Averaging over several studies (see the table below), they find that at least 40% of graduate students suffer from mental health symptoms rising to the level of clinical illness.
What can be done?
The authors found that increased happiness in a research career correlated with the following:
- “Increased job autonomy;
- Involvement in decision-making;
- Supportive management; and
- Opportunities for professional development.”
The correlations hold especially strongly for PhD students, the unhappiest of whom feel unsupported by their academic advisors, yet obligated to follow their advisors’ instructions because they are not yet qualified to direct their own research programs.
So what can be done to help young scientists? The key to professional happiness seems to be developing, early, a sense of control and ownership over one’s own career, from deciding what to do day-to-day, to charting a long-term career plan. Traditionally, academia hasn’t made this easy–early-career researchers expect to jump from short-term job to short-term job, and success at one stage does not guarantee success at the next.

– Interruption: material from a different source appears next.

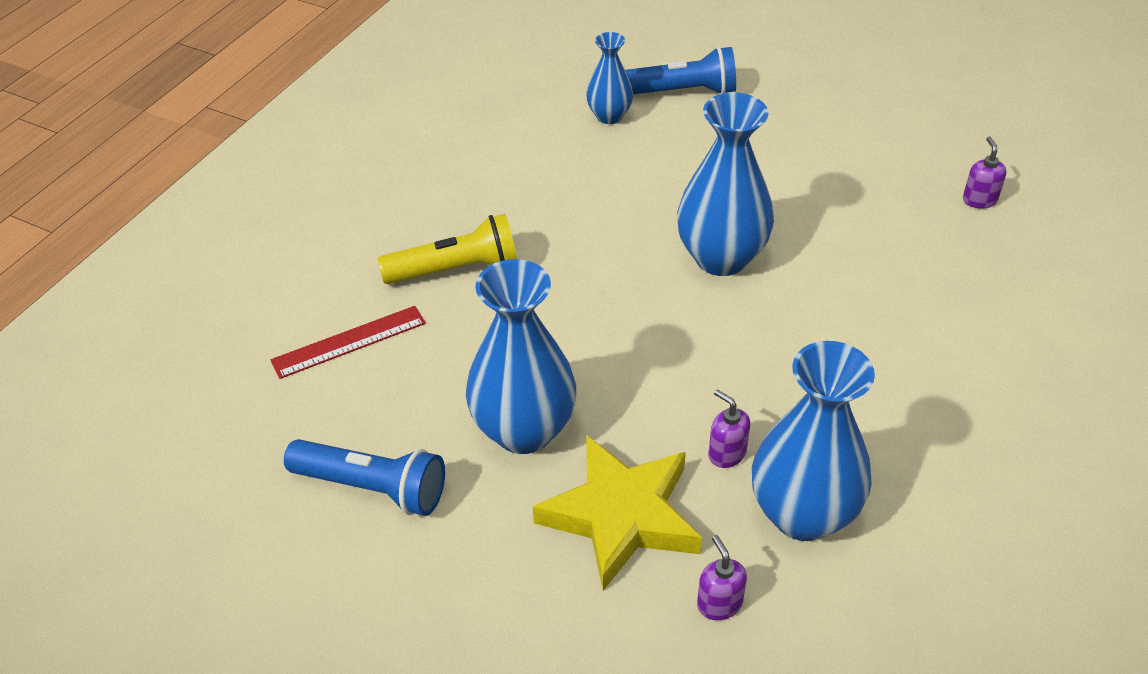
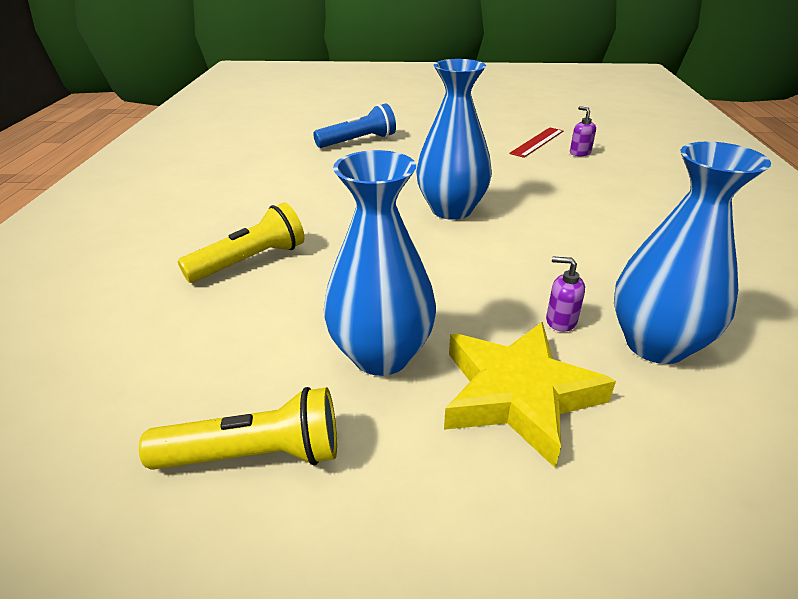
camera: 25 degrees left, 10 degrees down
(349, 341) = (172, 334): red ruler -> red ruler (537, 142)
(372, 488) = (255, 454): blue flashlight -> yellow flashlight
(609, 116) = (318, 159): blue vase -> none
(719, 604) = (663, 438): purple soap dispenser -> none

Today’s authors note that some institutions have begun trying to address this epidemic of mental illness among young scientists by introducing initiatives to address mental health symptoms (for example, meditation classes). Initiatives that address the root causes of poor mental health are rarer, because they’re much harder to implement: to address job insecurity among postdocs, we’d need to fundamentally change how postdoctoral fellowships are structured (for example, by funding longer-term postdocs such that early-career scientists wouldn’t have to endure a grueling job search every two to three years).
It’s encouraging, at least, that the scientific community is beginning to face and discuss these problems. If you’re unhappy in grad school, know that you’re not alone, and it’s not a personal failing. The shore is out there, and we can find it again.